By Cesar Cantu.
Petulant tyranny of science! It will not allow us to say that two and two are three; that there can be more than the sum of two right angles in a triangle; or that the radii of a circle are not equal. What arrogance thus to confine my liberty; to deny me leave to assert that there is an exact relation between the diameter and circumference of a circle; that the duplication of the cube is possible, the trisection of an angle, and perpetual motion! Why should not error have the same rights as truth? Reason is mistress of the world; unlimited mistress of herself. She can prove that yes is identical with no; that being and nothing are all one. Why tire ourselves with the science of ultimate reasons? We must regard the effects without ascending to the causes; we accept only what can be felt and seen. What is substance? What is cause? What are ideas? Let them pass; we hold only to phenomenon and effect.
All would not dare to express these assertions with such boldness, and yet they are necessary inferences from the current sophisms and phrases of a science which stains its tyranny by petulance and bald negations. Experience! Experience! it cries daily, and proceeds to invent theories on the formation of the universe which will never meet the approval of experience; it repudiates every truth a priori, and yet establishes, a priori, that faith is contradictory to reason. In the name of free-will it demands the destruction of free-will; as if man were more free while seeking than after having found the truth; as if true liberty did not consist in willing what is right.
And nowadays a multiform war is waged against ancient belief by a contracted and intolerant science, and a system of retrogressive and egotistical politics. Arguments and buffoonery, decrees and violences, alternate, not only against the priests, but against Christ. Some disfigure dogmas, and then throw them to the fishes, or abandon them to the anger of a mob dressed in black waistcoats or in red caps. Some resuscitate ancient errors under modern phraseology, or excite the demon of curiosity. Some, faithful to the system of defamation and intimidation, libel as clericals or obscurantists those Christians who loved liberty when it was not a mere speculation, if they are unwilling to believe that the Italy of the future must deny the Italy of the past, to become strong. One party in the name of authority attacks its chief source. Some drag into the lists a conventional nationality and an exclusive patriotism, against the universality of faith and charity, and hurt the partial reasons of a state against ecumenical reason. Some fight in the garb of doctors, striving to apply the methods of observation to what is super-sensible, confounding the proximate with the first cause, and thus arriving at scientific scepticism, positivism, which repudiates ideas, or at a criticism which considers generations as succeeding each other without a connecting law—by mere evolution—without seeking what absolute truth corresponds to the successive rise of nations, or clearing up the future by the past—that which is going to happen with what is permanent. And thus they whirl in a pantheism which either accepts no God but the human mind, or makes everything God except God himself; leaving him the splendor of his idea, the sovereignty of his name, but depriving him of the reality of his being and the consciousness of his life.

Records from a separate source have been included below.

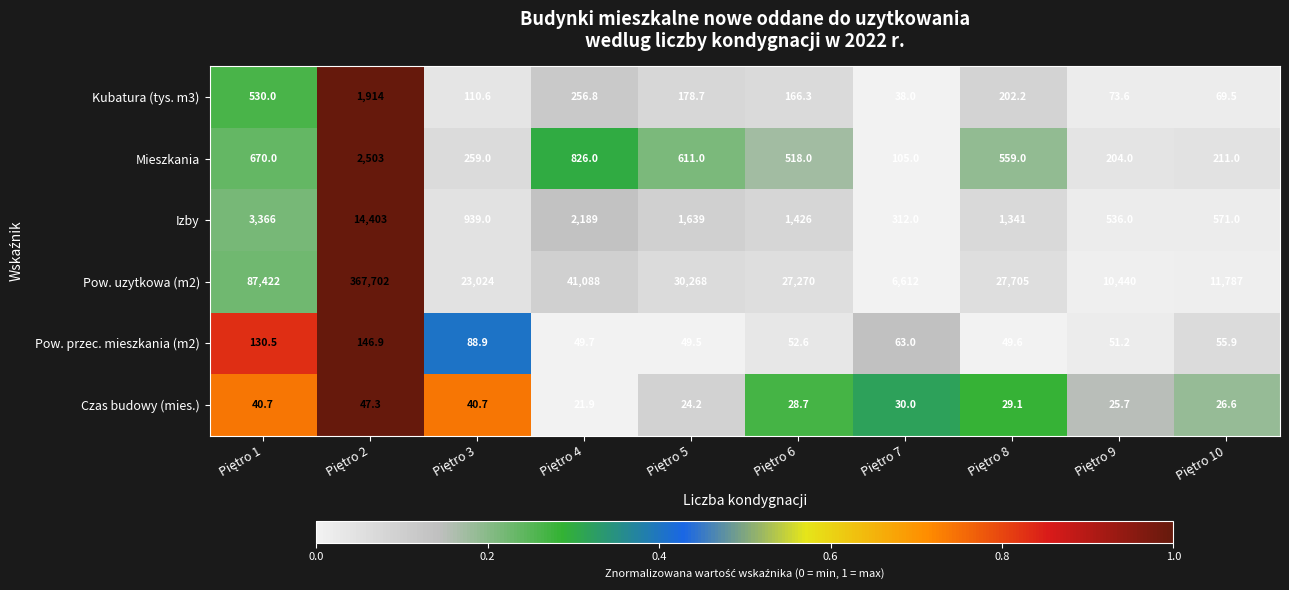

How many values in the Czas budowy (mies.) series exceed 29?

5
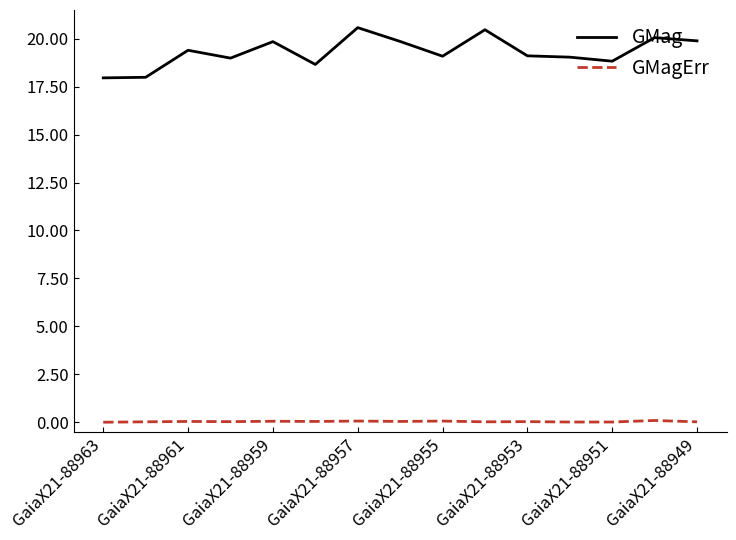

Count the number of data series in this chart.

2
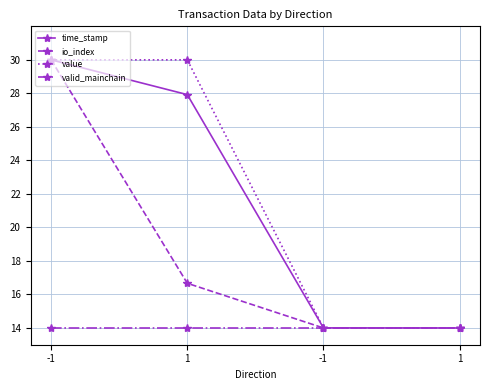

How many data points in value are above 29?

2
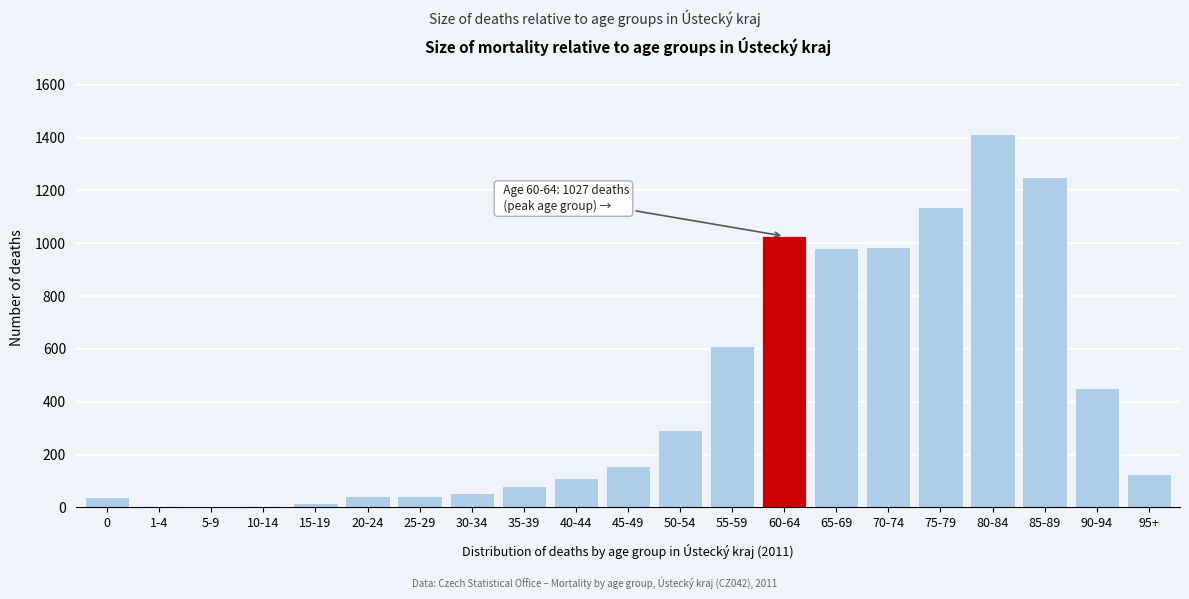

Where is the data nearest to the value 708?

55-59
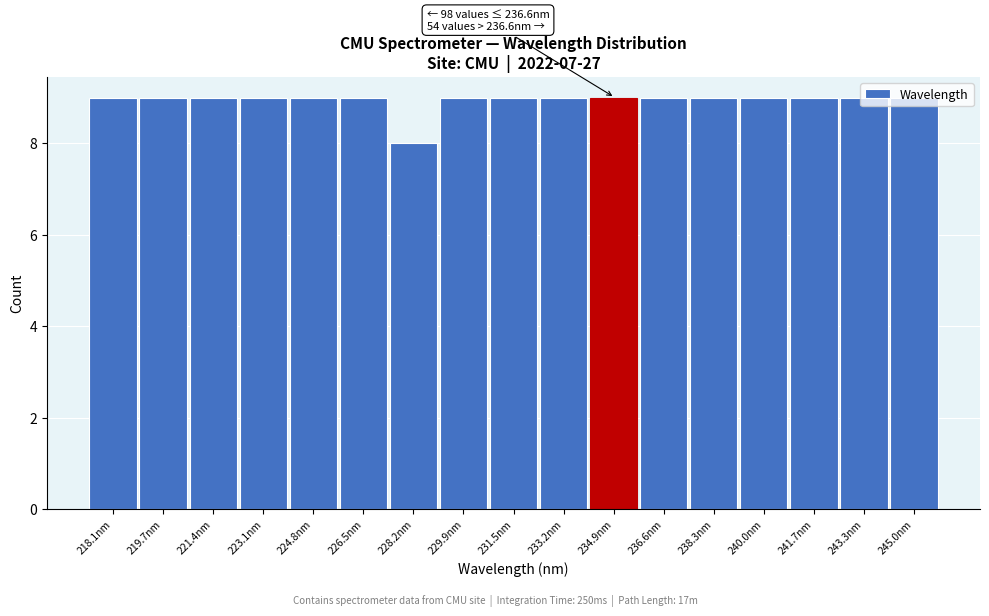

Approximately how many times larger is the value at 238.3nm compared to 233.2nm?

1.0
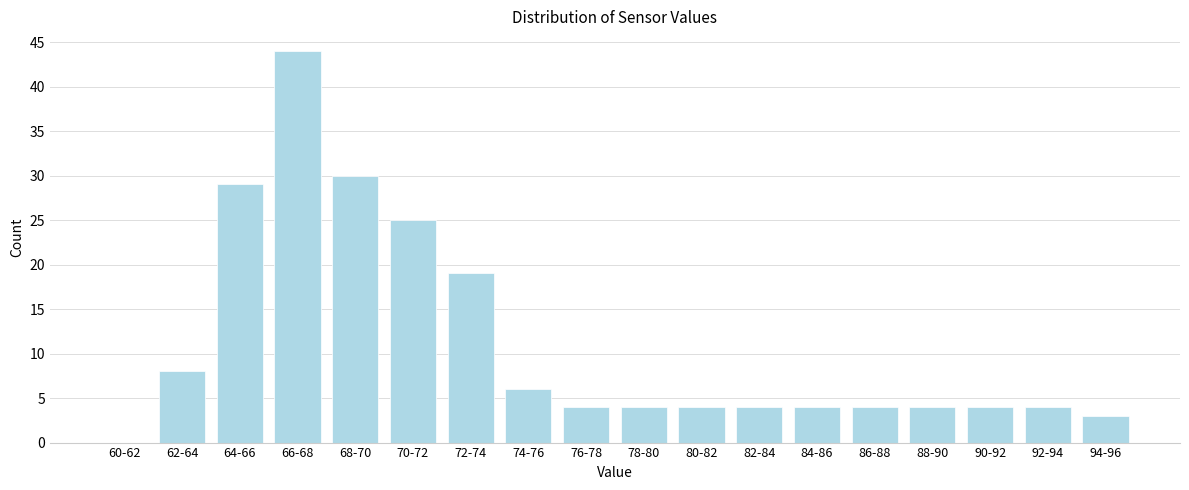

Reading left to right, transcribe all the data shown in this chart.

60-62=0	62-64=8	64-66=29	66-68=44	68-70=30	70-72=25	72-74=19	74-76=6	76-78=4	78-80=4	80-82=4	82-84=4	84-86=4	86-88=4	88-90=4	90-92=4	92-94=4	94-96=3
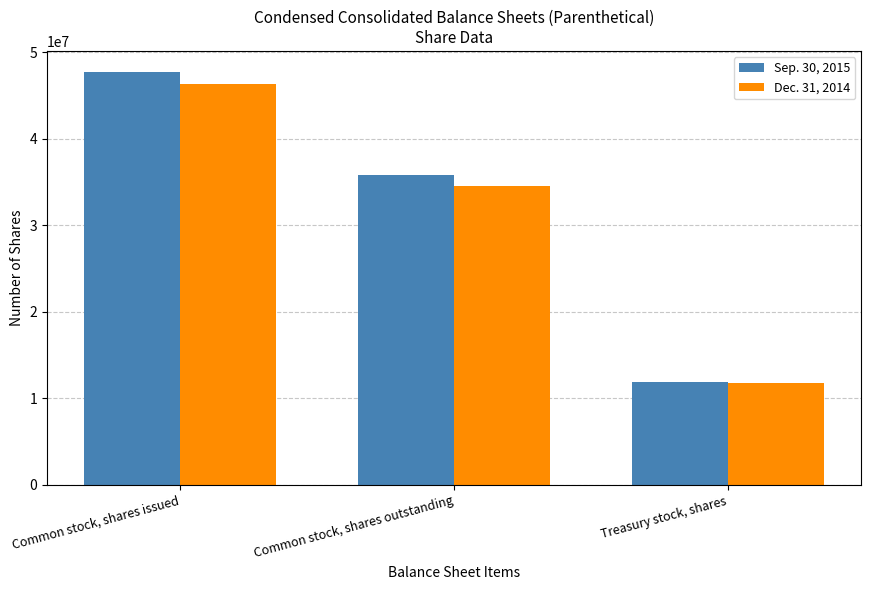

Rank the series by their maximum value, from lowest to highest.

Dec. 31, 2014, Sep. 30, 2015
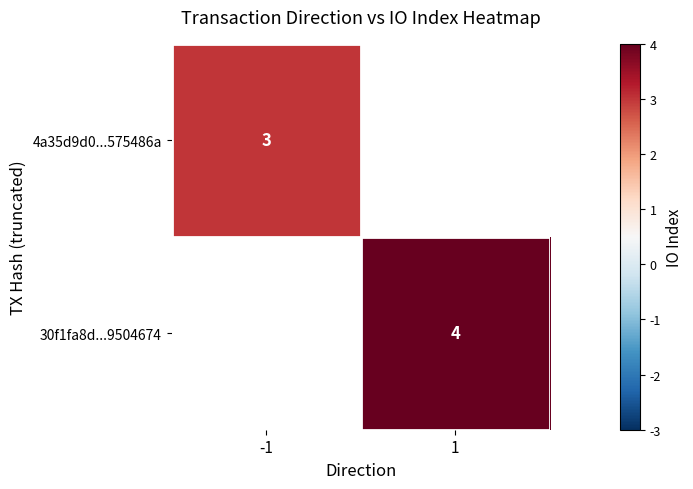

Is the value of 4a35d9d0...575486a at -1 greater than the value of 30f1fa8d...9504674 at 1?

No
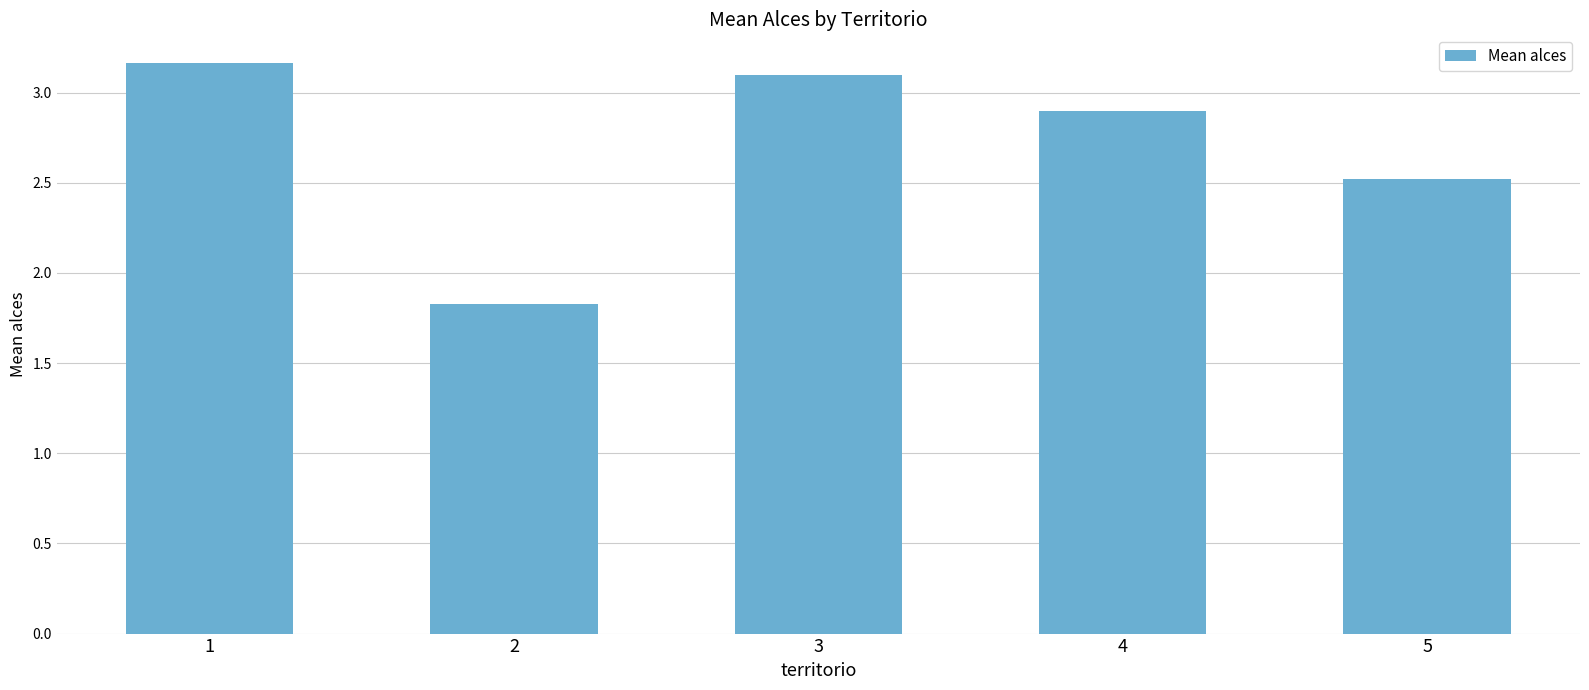

Rank the categories by value from highest to lowest.

1, 3, 4, 5, 2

There are others who, with frivolous argumentation, produce excellent pillows for doubt, and refuse to examine, contenting themselves with repeating the affirmations of the most accredited organs of the press. Let us pass over those who flatter the animal instincts of nature by writings and images which Sodom would condemn, and proclaim the divine reign of the flesh, saying, with Heine, "The desire of all our institutions is the rehabilitation of matter. Let us seek good in matter; let us found a democracy of terrestrial gods, equal in happiness and holiness; let us have nectar and ambrosia; let us desire garments of purple, delights of perfumes and dances, comedies and children."
Hence comes the deplorable degradation of minds plunged not only in ignorance but in base adulations to slaves and to the slaves of slaves, to the rabble hailed by the people, to a debasement called progress, to a freedom which consists in robbing others of liberty.
II.
In such a state of affairs, what ought a priest or Christian to do who reserves to himself the right of not calling evil things good? Grow low-spirited, reproach the century, grow timorous of science, groan like Jeremias over the woe of Jerusalem, and await the rock which is to crush the clay-footed colossus? It looks like compelling Providence, when we refuse to co-operate with it in the conflict between good and evil, unless on conditions which suit our little egotism, or please our frivolous vanity. The timid compromise their character with strange conventions between truth and error, by shameful oscillation between liberty and despotism, resigning themselves to tyranny as a hypocrite may act toward an atheist.
Christ came to carry the sword, and the time has come when he who has one should draw and brandish it. Certainly, God will save his church. He alone will have the glory, but will man have the merit of it? Where silence is, there is death; and, outside of what directly touches revealed truth, discussion is useful, even when held with those who err; it teaches us, at least, how we are not to act or think, if nothing else.
Some say, "It is enough to preach morality. What have rigorous truths to do with good sentiments? the aspirations of the heart with the deductions of cold reason?"